Perspective

アルツハイマー病のアミロイド仮説:新規治療薬から得られた新知見

Nature Reviews Drug Discovery 21, 4 doi: 10.1038/s41573-022-00391-w

アルツハイマー病(AD)のアミロイドβ(Aβ)タンパク質を標的とする多くの薬物が、臨床的有効性を示せていない。これに対して、4種類の抗Aβ抗体は、AD患者の脳からのアミロイド斑の除去に介在することが実証されており、そのうちの1つであるアデュカヌマブが、最近、米国FDAの迅速承認を受けた。その際には、アミロイド斑の減少が、代替エンドポイントに用いられた。この迅速承認の根拠およびこれらの抗体による臨床的有用性の程度をめぐっては、激しい議論が交わされている。
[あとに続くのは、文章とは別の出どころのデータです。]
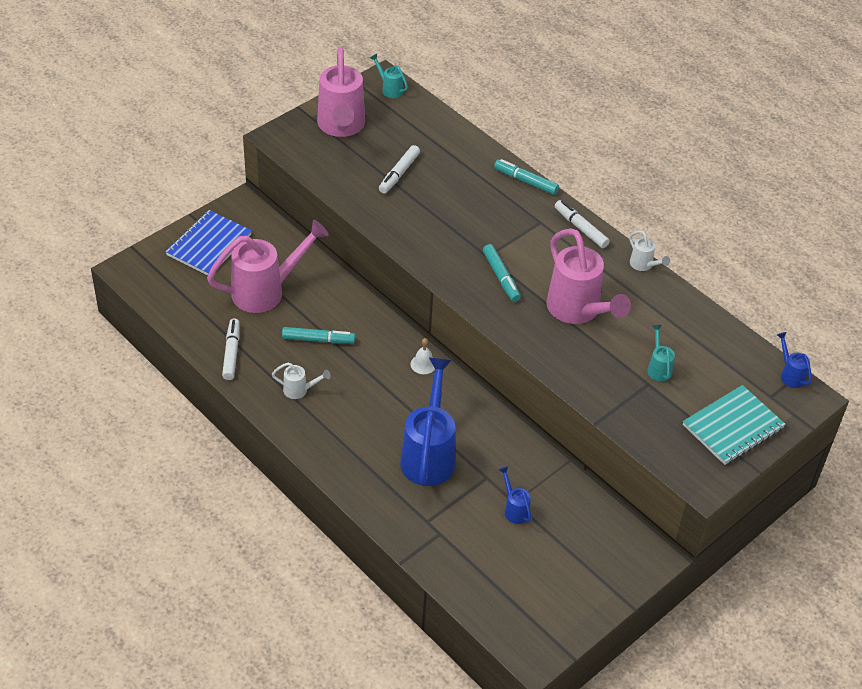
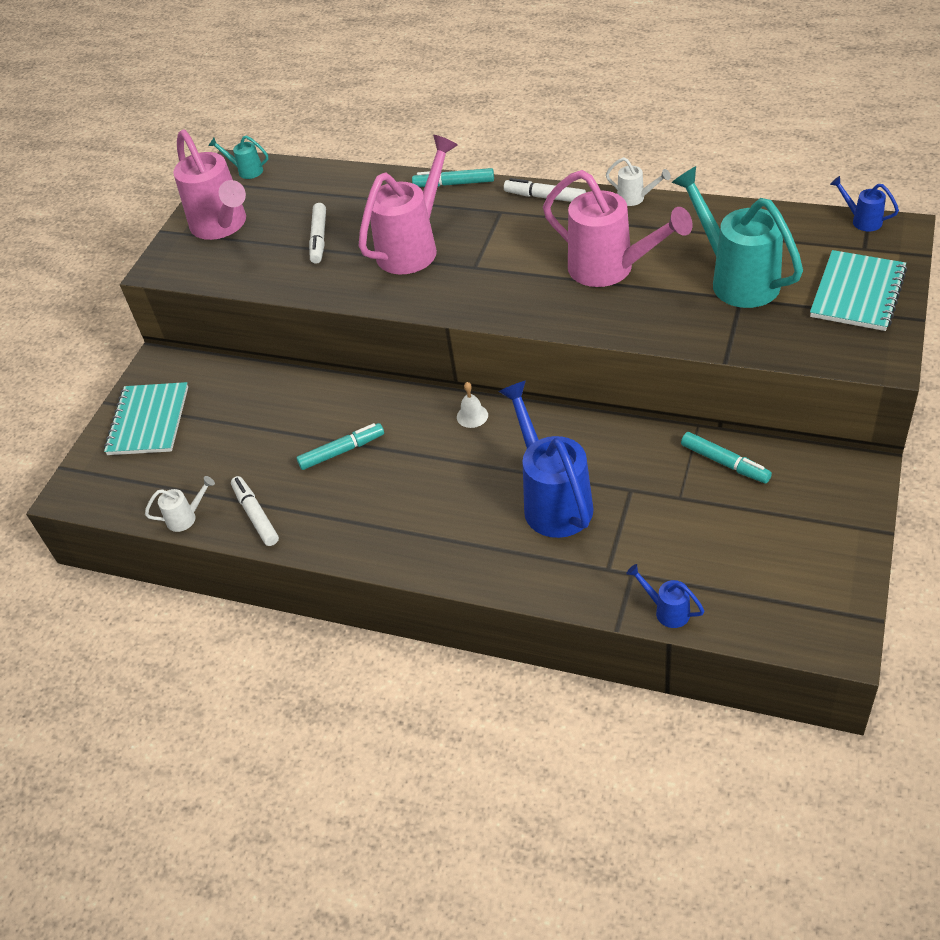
camera: 20 degrees left, 0 degrees up
blue notebook [165,210,252,275] -> turquoise notebook [104,382,188,455]
pink watering can [207,220,329,313] -> pink watering can moved to [359,135,458,274]
white watering can [272,363,331,399] -> white watering can moved to [145,476,215,532]
turquoise marker [483,244,521,302] -> turquoise marker moved to [681,432,772,483]
blue watering can [498,466,531,524] -> blue watering can moved to [626,564,704,628]
turquoise watering can [647,325,675,382] -> turquoise watering can [671,166,803,308], size x2.24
本論文では、この議論に有益な情報をもたらすことを目的として、ADにおける2つの特徴的なタンパク質凝集体(Aβ斑とタウ神経原繊維変化)の時間的相互作用およびこれらのタンパク質凝集体と認知機能障害との関係という観点からAβを標的とする薬剤の臨床試験データを検討し、臨床成績に影響を与える可能性のある薬剤の性質の違いを特に取り上げる。これに基づき、我々は、Aβの病理変化がタウの病理変化を引き起こすこと、有意な臨床的有用性の存在を明らかにするためにアミロイド斑を低レベル(約20センチロイド)に減少させる必要があること、そして、アミロイドの除去から臨床的有用性が観察されるまでにタイムラグがあるという考えを提起する。我々は、治療薬候補によって脳からアミロイドを除去する速度が、臨床試験において臨床的有用性を実証する上で重要だと結論する。